Structurer mon désir
- Nadine Eid

- 21 juil.
- 3 min de lecture
FESTIVAL AVIGNON OFF 2025
Structurer mon désir (suite et fin)
Lecture intégrale performative et théâtralisée
Conservatoire d’Avignon Pôle danse
20 rue Ferruce Avignon
le 18 juillet à 17h15
De Jean Michel Guieu
par Clin, Christophe Lancia et Jean Michel Guieu
On n’est jamais excusable d’être méchant, mais il y a quelque mérite à savoir qu’on l’est ; et le plus irréprochable des vices est de faire le mal par bêtise.
Charles Baudelaire
Suite à une lecture Cf . Structurer mon désir du 17 juillet 2024, du même auteur dans les Arts Liants, les comédiens Jean Michel Guieu, Christophe Lancia et Clin ont, pour le Off 2025, présenté cette pièce de Jean Michel Guieu dans son entièreté. Merci de bien vouloir lire en priorité ce qui concerne la lecture du 17 juillet 2024 afin de ne pas faire redondance ici avant que de poursuivre par les lignes ci-après.
Pour cette suite et fin, nous retrouvons les parents de Jimmy, toujours très amoureux et toujours gentiment inconscients de la présence parfois encombrante de ce fils déscolarisé qui se trouve fréquemment non loin de leurs ébats. Jimmy grandit et dans sa langue, des structures semblent se réaliser à son insu ou plutôt à l’insu des siens. Jimmy comprend, formule, voit et écoute mais semble encore très fragile, à fleur d’émotions en permanence. Le père annonce un déménagement imminent afin de décrocher un emploi. Pour Jimmy et sa mère c’est la rupture d’un équilibre précaire avec l’arrivée de peurs légitimes. Il va falloir à nouveau rencontrer l’inconnu ; le changement est source d’une immense angoisse. Quitter le sud pour retourner presqu’au lieu dont on est déjà parti peut paraître aussi comme régressif. Puis, un accident va radicalement détourner le parcours de vie de Jimmy et son quotidien va en être considérablement modifié.
Structurer mon désir n’épargne pas la bêtise mais la condamne car elle est souvent l’apanage de ceux qui, certes en sont victimes, mais néanmoins font, par bêtise, des victimes.

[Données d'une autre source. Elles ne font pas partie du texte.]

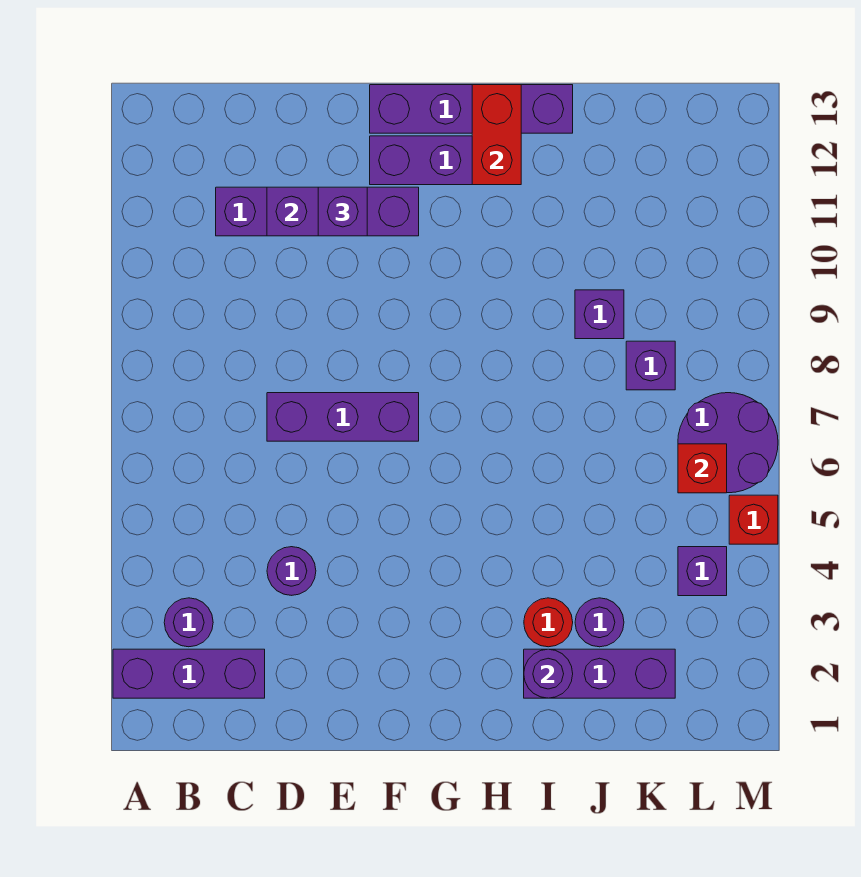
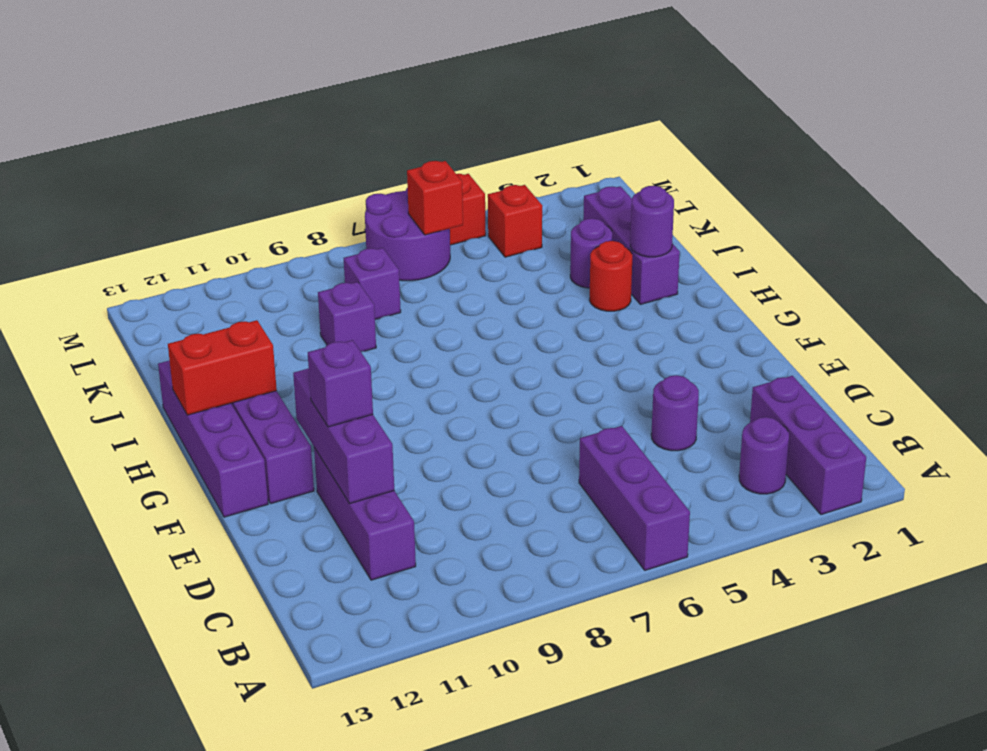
purple 1x3 brick [267,393,419,441] -> purple 1x3 brick moved to [579,426,690,570]
purple 1x1 brick [678,547,727,596] -> red 1x1 brick [488,185,542,257]

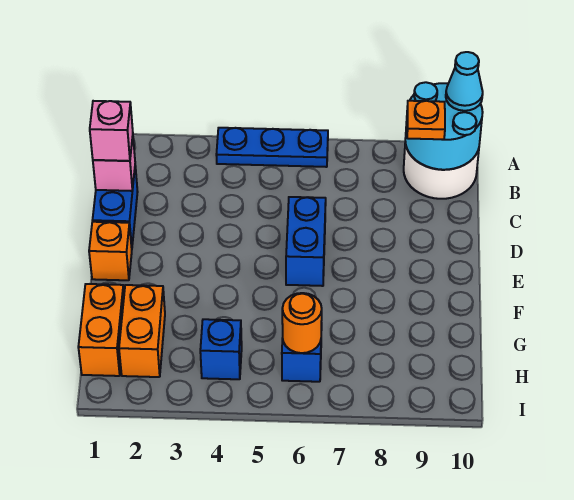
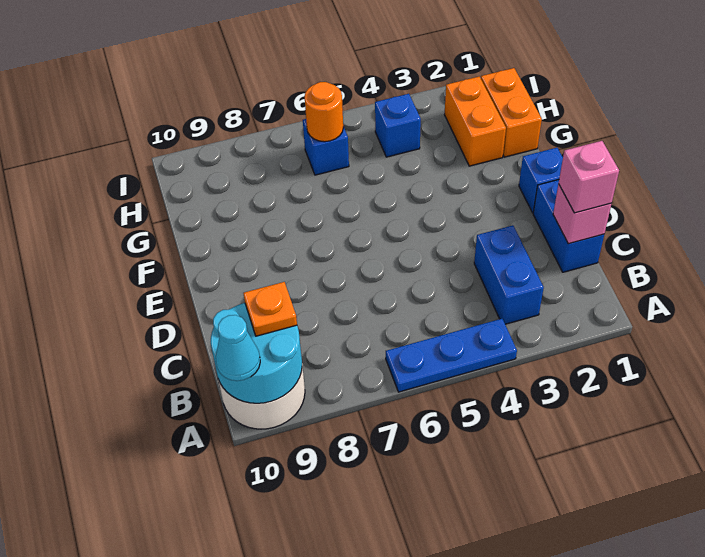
blue 1x2 brick [286,197,326,286] -> blue 1x2 brick moved to [474,225,544,324]
orange 1x1 brick [89,222,132,280] -> blue 1x1 brick [519,148,563,213]

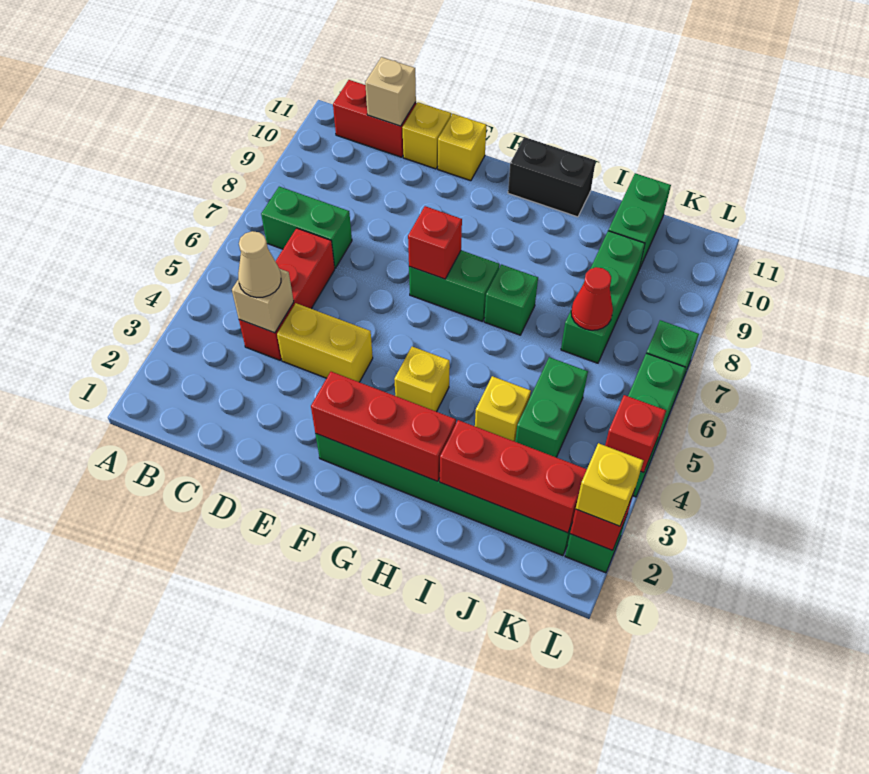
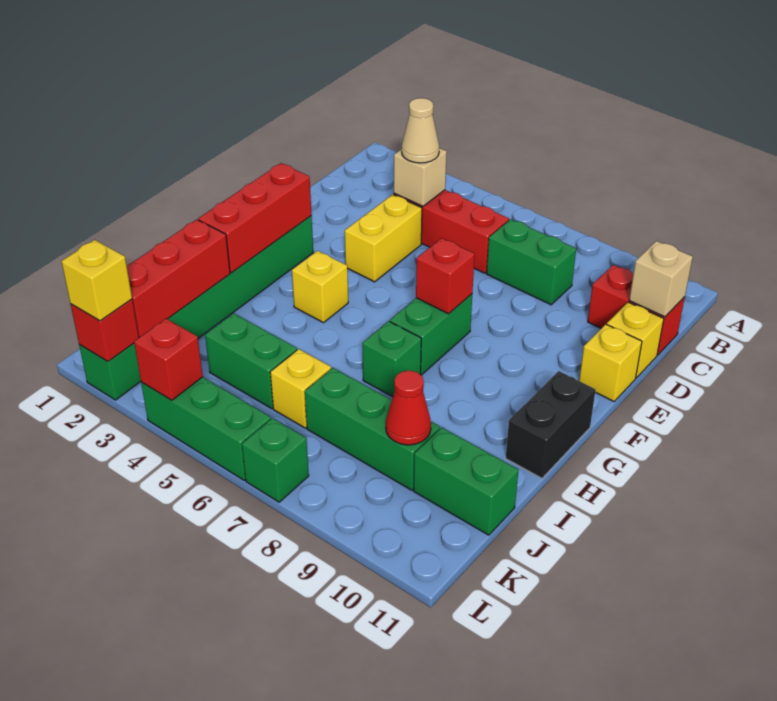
green 1x2 brick [261,187,352,268] -> green 1x2 brick turned to [487,219,576,305]
red 1x2 brick [333,80,416,157] -> red 1x2 brick turned to [588,265,685,355]
yellow 1x1 brick [475,376,531,442] -> yellow 1x1 brick moved to [270,349,331,428]
red 1x1 cone [571,267,613,330] -> red 1x1 cone moved to [386,371,431,445]

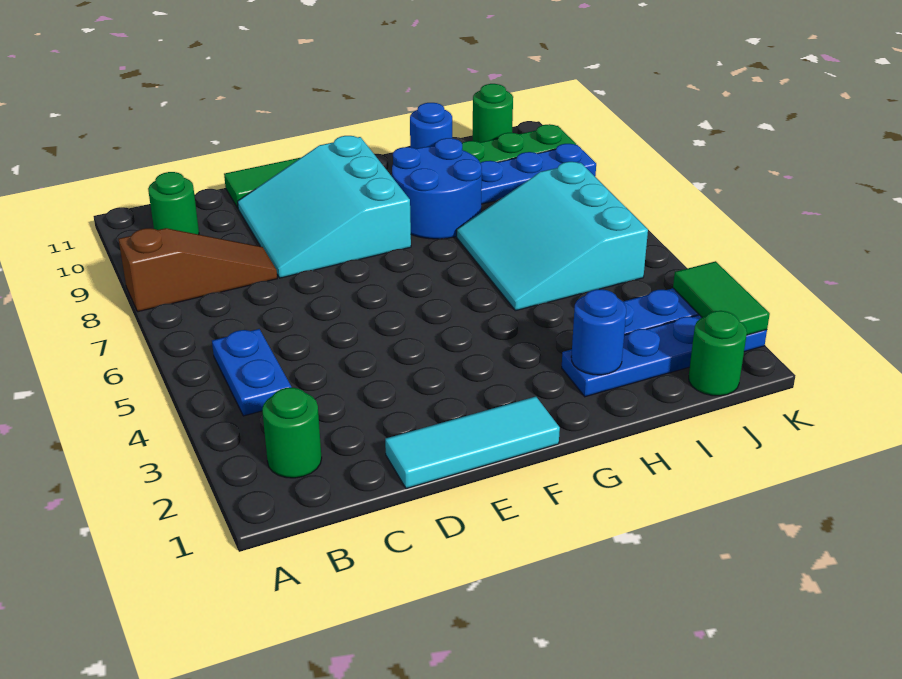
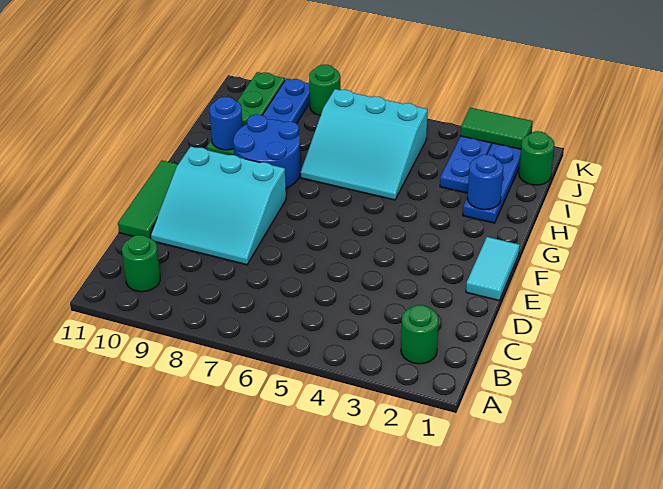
brown 1x3 slope [119,228,277,312] -> none
blue 1x2 plate [212,329,291,416] -> none
cyan 1x3 tile [385,397,560,489] -> cyan 1x2 tile [466,237,520,300]
green 1x1 round brick [473,84,513,142] -> green 1x1 round brick moved to [309,65,340,116]

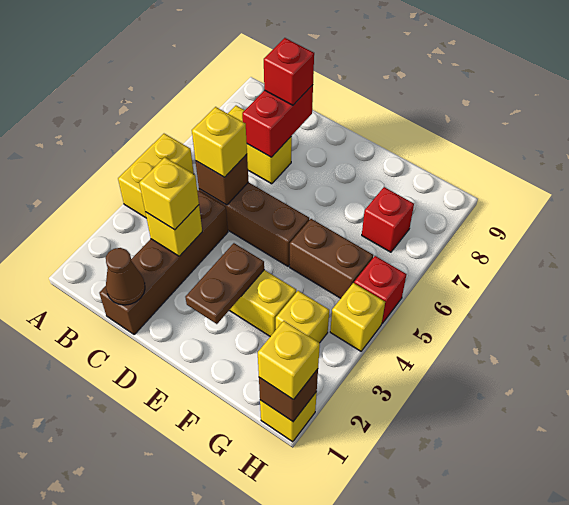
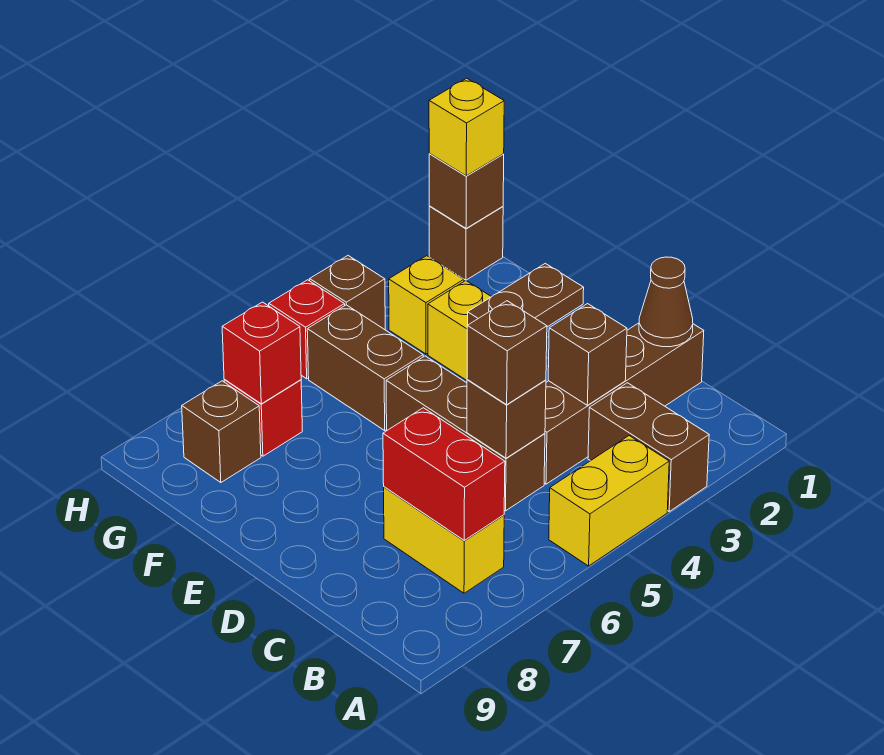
none -> brown 1x2 brick [588,383,709,511]
yellow 1x1 brick [145,205,202,256] -> brown 1x1 brick [548,304,627,405]
yellow 1x1 brick [139,157,199,230] -> none
yellow 1x1 brick [192,107,247,177] -> brown 1x1 brick [467,301,547,405]
red 1x2 brick [242,85,313,157] -> red 1x2 brick turned to [383,408,505,540]
red 1x1 brick [264,38,314,105] -> red 1x1 brick moved to [222,302,301,404]
none -> brown 1x1 brick [182,381,261,483]
yellow 1x1 brick [260,392,317,442] -> brown 1x1 brick [429,206,503,280]
yellow 1x1 brick [330,283,385,351] -> brown 1x1 brick [310,256,385,330]

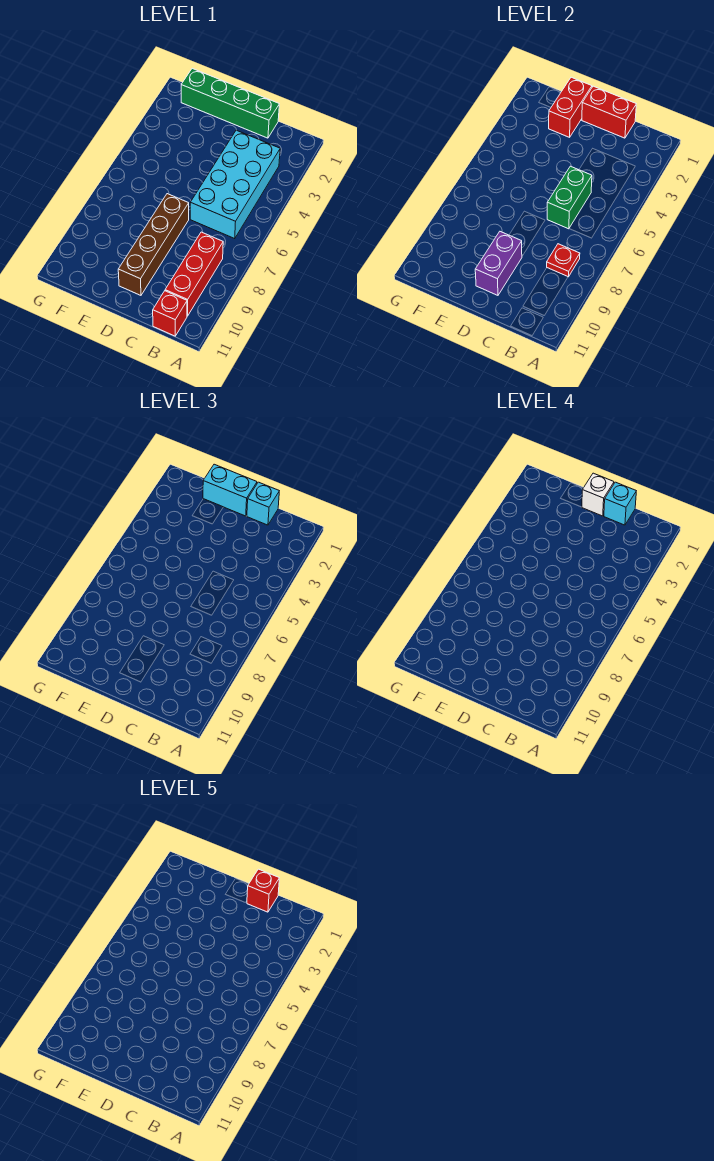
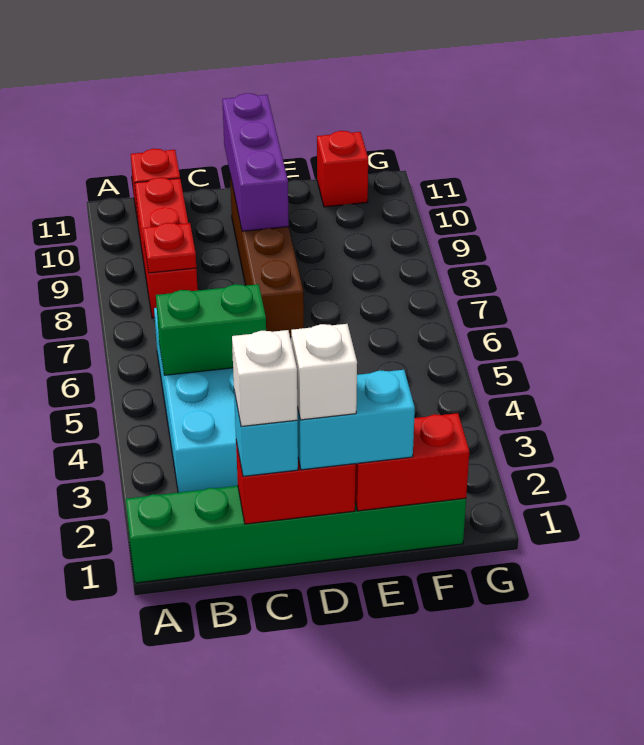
green 1x4 brick [181,69,279,138] -> green 1x6 brick [126,486,466,583]
cyan 1x1 brick [604,482,636,525] -> white 1x1 brick [232,330,298,426]
red 1x1 brick [247,869,279,912] -> red 1x1 brick moved to [317,131,368,207]
green 1x2 brick [547,166,592,229] -> green 1x2 brick turned to [156,284,266,375]
purple 1x2 brick [475,232,522,295] -> purple 1x3 brick [222,93,289,231]
red 1x2 brick [549,77,592,137] -> red 1x2 brick turned to [355,413,469,511]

Les parents de Jimmy sont bien sûr des parents aimants mais également peu conscients de certains enjeux.. De paroles en paroles, d’attitudes en comportements, le lien d’amour souligne la distance abyssale entre la mère et ce qui caractérise Jimmy. Molesté en sa présence comme en son absence pour Jimmy les mots sont des balles qui font mouche. Elles signifient la perception, la manière d’être et d’aimer cet enfant mal perçu, stigmatisé par des structures ou leurs absences. Sa déscolarisation est glaçante, atroce et pleinement irresponsable tout autant que peut l’être une scolarisation qui ferait de lui un bouc émissaire. Les deux sont non satisfaisantes.
La sphère familiale n’est pas remise en question même s’il y manque parfois la protection efficace, celle qui permet à l’enfant de s’édifier peu à peu en confiance et dans la joie. La bienveillance comme l’amour sont indéniables mais l’équilibre fait défaut. Le père comme la mère semblent deux grands enfants. La souffrance de Jimmy est telle que des pathologies paraissent poindre. Dans une singulière inconscience due à une bêtise parfois proche de la débilité, le couple parental dialogue et profère des inepties qui nous le fait apparaître comme peu responsable au regard des effets destructeurs du langage inadapté pour Jimmy. L’interprétation est un sans faute pour le couple et Clin et Jean Michel Guieu modulent avec brio les registres de leurs rôles aux facettes en évolution permanente.
Quant à l’enfant, Christophe Lancia en fait un rôle extraordinaire tant la vélocité labile de son élocution nous percute et peu à peu, trouve l’expression d’une extrême justesse, celle de la véracité des victimes. Dans cette fatalité, la puissance du langage de Jimmy puise ses racines dans un vécu réel qu’il peut alors identifier, nommer et partant le mettre sur la voie de la résilience. Le lien mère- fils après le départ du père déconstruit les approximations des ressentis dus aux déconsidérations et aux maltraitances de ses camarades. Pour Jimmy il s’agit de se réapproprier, de découvrir dans le sens de révéler un autre langage afin de gagner l’estime de soi par celles des autres.
Nadine Eid
Bluffant et puissant ! L’enfance maltraitée abordée en finesse comme un problème sociétal majeur.